I found a Christmas Ale recipe on the BrewUK forum (link). It was an extract recipe, but it piqued my interest and I thought I'd have a go at an All-Grain version.
I'm getting this done in the summer so that it has plenty of time to condition in the bottle before Christmas.
I decided that I'd scale the strength back a bit - the expected 8% - 9% abv was a bit stronger than I'd prefer.
5kg Golden Promise Pale Malt
300g Black Malt
250g Chocolate Malt
250g Crystal Malt
36g Northern Brewer Hops (90 min boil)
26g Cascade Hops (20 min boil)
1 tsp Irish Moss (20 min boil)
30g grated root ginger (12 min boil)
2 whole nutmegs (5 min boil)
3 cinnamon sticks (5 min boil)
3 oranges, peeled and quartered (5 min boil)
6 whole cloves (5 min boil)
1020g Clover Honey (5 min boil)
The grains were mashed in 15 litres of water at 66C for 90 minutes, then sparged with 18 litres of water at between 75C - 80C.
I ended up with 24.4 litres of wort going into the fermenter at an original gravity of 1.062
I pitched a packet of Wyeast 1084 Irish Ale Yeast (this is the Guinness strain, I believe). The ferment took ages to kick off - much longer than any other brew I've done. In fact, with four days of no activity I ordered a second packet of Wyeast 1084 just in case the first one was too old. Later that day the ferment started to bubble away.

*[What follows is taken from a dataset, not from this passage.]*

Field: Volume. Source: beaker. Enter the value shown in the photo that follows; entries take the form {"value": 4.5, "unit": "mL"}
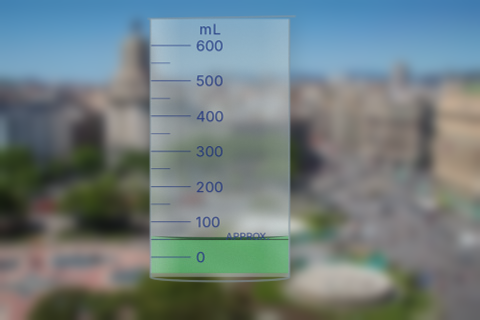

After 13 days in the primary fermenter, I dropped it to a secondary fermenter. Gravity at this point was 1.012, making the beer 6.52% abv at the moment. I doubt it'll drop any lower than that.
I'm going to recover and wash the yeast from this - even though I've got a new Wyeast 1084 in the cellar I want to start reculturing the yeasts I use, and see what happens. Every day's a school day.
Update: Bottling and Initial Tasting
The Christmas ale has been bottled and cellared for conditioning now. I have, however, had a cheeky early taste of a bottle. I say "early" because I wouldn't really expect it to be conditioned earlier than a couple of months after bottling - that's a week for every 0.1 points of Original Gravity above 1.0, plus a bit (scientific calculation alert) for all the additional spices.
My early taste was after four and a half weeks of bottling (far too early), and it was obvious that the beer was still quite green.
There's a harshness in the malt taste from the black and/or chocolate malts, which ought to mellow out with time. The cloves are very prominent in the flavour too, so if that doesn't also fade with time, I'd probably halve the clove addition if I brewed the recipe again.
The beer is pleasantly medium bodied with an inpenetrable opaque black colour and a creamy brown head, which disappointingly is gone within a few moments of pouring. I wonder if the oils released by the orange peel would have contributed to the head disappearing so quickly? Perhaps a small addition of wheat malt next time to aid in head retention.
Overall: good but not great, but promising. It's still very early for a complex spiced beer like this.